AN EXTRAORDINARY ACHIEVEMENT IN HUMAN UPBUILDING

April 17, 1918

Major E. C. Simmons, of St. Louis, the manager of the Southwestern Division of the American Red Cross, has just returned from our army in France. He relates a really extraordinary achievement of the division of orthopædic surgery with the army under the direction of Surgeon-Major Joel E. Goldthwaite.

All the divisions of troops sent across, of course, contain a number of men who show physical shortcomings under the strain of actual campaigning. In General Edwards’s division these men numbered in the neighborhood of fifteen per cent, not an unusual proportion in the history of past wars. Dr. Goldthwaite got permission to try his hand on the treatment of a body composed of somewhat over five hundred of them, and instantly began vigorous but careful work to build up all their physical defects.

As his work for each man was finished, he was put in one of four classes. Class A included those to whom the training gave such vigor that they were fit to go right to the front as battle units. Class B included those who could be made fit for hard physical labor back of the front, although not for the tremendous strain of the trenches. Class C included those fitted for clerical and similar duties. Class D included those whose physical condition would not be improved and who had to be sent home.

Dr. Goldthwaite was able to place over eighty per cent of the men in Class A, and all the remainder in either Class B or Class C. Not a man had to be sent home. Remember that the physical shortcomings of these men were all present before they entered the army and were not acquired in the army. The work done for them made them not only fit to be soldiers, but fit to be citizens. Moreover, it affected them morally exactly as much as physically. They had become utterly dispirited and downcast. After Dr. Goldthwaite was through with them, they were all self-reliant, energetic Americans, vigorous, upstanding, and self-respecting, having lost all trace of either moral or physical crooked back and stooping shoulders.
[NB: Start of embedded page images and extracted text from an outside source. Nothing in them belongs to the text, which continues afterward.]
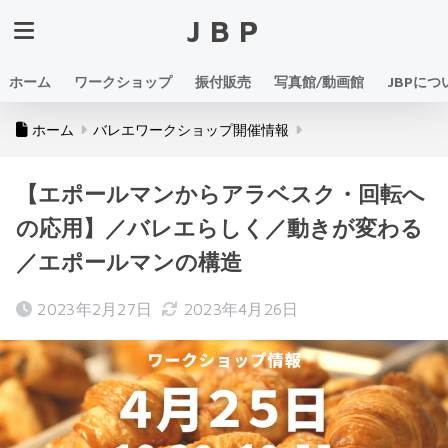
JBP
ホーム
ワークショップ
振付販売
写真館/動画館
JBPにつ
ホーム
バレエワークショップ開催情報
【エポールマンからアラベスク・回転へ
の応用】／バレエらしく／動きが変わる
／エポールマンの構造
2023年2月27日
2023年4月26日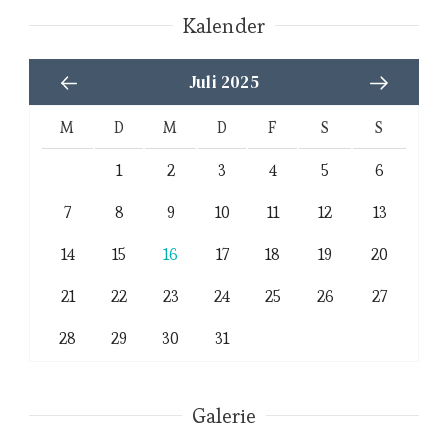
Kalender
Juli 2025
M
D
M
D
F
S
S
1
2
3
4
5
6
7
8
9
10
11
12
13
14
15
16
17
18
19
20
21
22
23
24
25
26
27
28
29
30
31
Galerie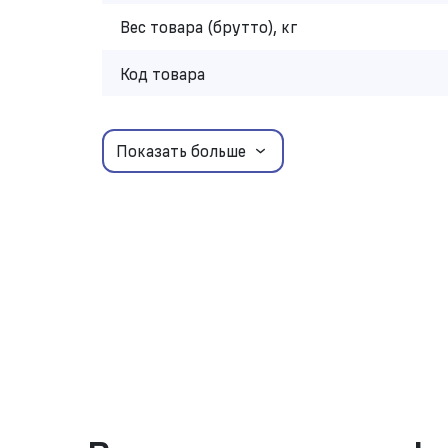
Вес товара (брутто), кг
Код товара
Показать больше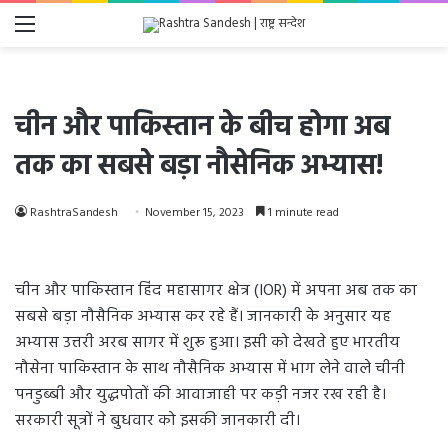
Menu
चीन और पाकिस्तान के बीच होगा अब
तक का सबसे बड़ा नौसेनिक अभ्यास!
RashtraSandesh
November 15, 2023
1 minute read
चीन और पाकिस्तान हिंद महासागर क्षेत्र (IOR) में अपना अब तक का
सबसे बड़ा नौसैनिक अभ्यास कर रहे हैं। जानकारी के अनुसार यह
अभ्यास उत्तरी अरब सागर में शुरू हुआ। इसी को देखते हुए भारतीय
नौसेना पाकिस्तान के साथ नौसैनिक अभ्यास में भाग लेने वाले चीनी
पनडुब्बी और युद्धपोतों की आवाजाही पर कड़ी नजर रख रही है।
सरकारी सूत्रों ने बुधवार को इसकी जानकारी दी।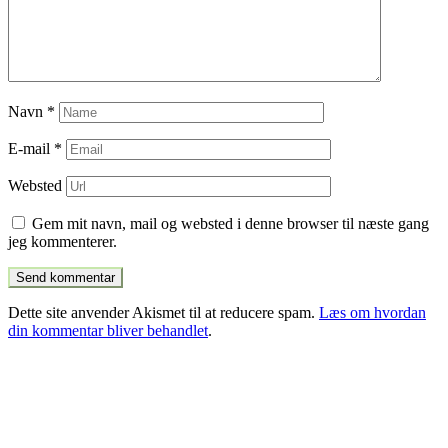
Navn
*
E-mail
*
Websted
Gem mit navn, mail og websted i denne browser til næste gang
jeg kommenterer.
Dette site anvender Akismet til at reducere spam.
Læs om hvordan
din kommentar bliver behandlet
.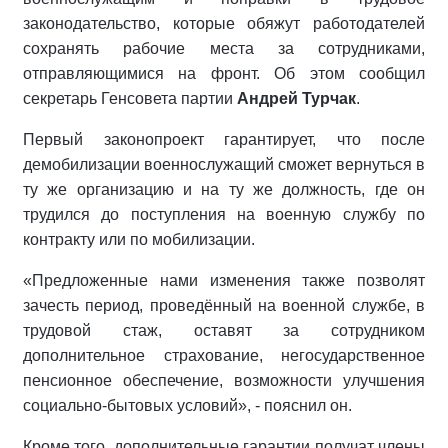
законодательство, которые обяжут работодателей
сохранять рабочие места за сотрудниками,
отправляющимися на фронт. Об этом сообщил
секретарь Генсовета партии
Андрей Турчак
.
Первый законопроект гарантирует, что после
демобилизации военнослужащий сможет вернуться в
ту же организацию и на ту же должность, где он
трудился до поступления на военную службу по
контракту или по мобилизации.
«Предложенные нами изменения также позволят
зачесть период, проведённый на военной службе, в
трудовой стаж, оставят за сотрудником
дополнительное страхование, негосударственное
пенсионное обеспечение, возможности улучшения
социально-бытовых условий», - пояснил он.
Кроме того, дополнительные гарантии получат члены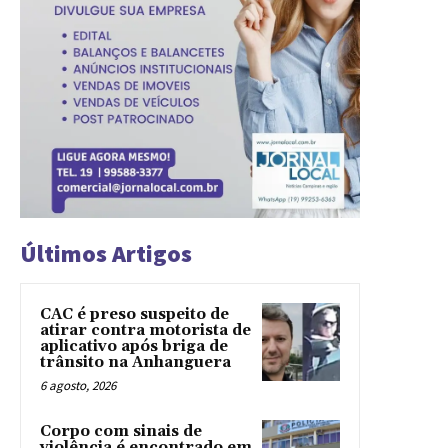
Últimos Artigos
CAC é preso suspeito de
atirar contra motorista de
aplicativo após briga de
trânsito na Anhanguera
6 agosto, 2026
Corpo com sinais de
violência é encontrado em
When we get universal obligatory military training for all our young men, this is what will happen everywhere and the benefit to our people will be incalculable. Such training will minimize the chance of our ever having to go to war and will render it certain that hereafter we shall always be able to defend ourselves instead of trusting to our allies to defend us. Moreover, it will do us even more good as regards the tasks of peace than as regards the tasks of war, for it will turn out every young man far better able to earn his living and far better fitted to be a good citizen.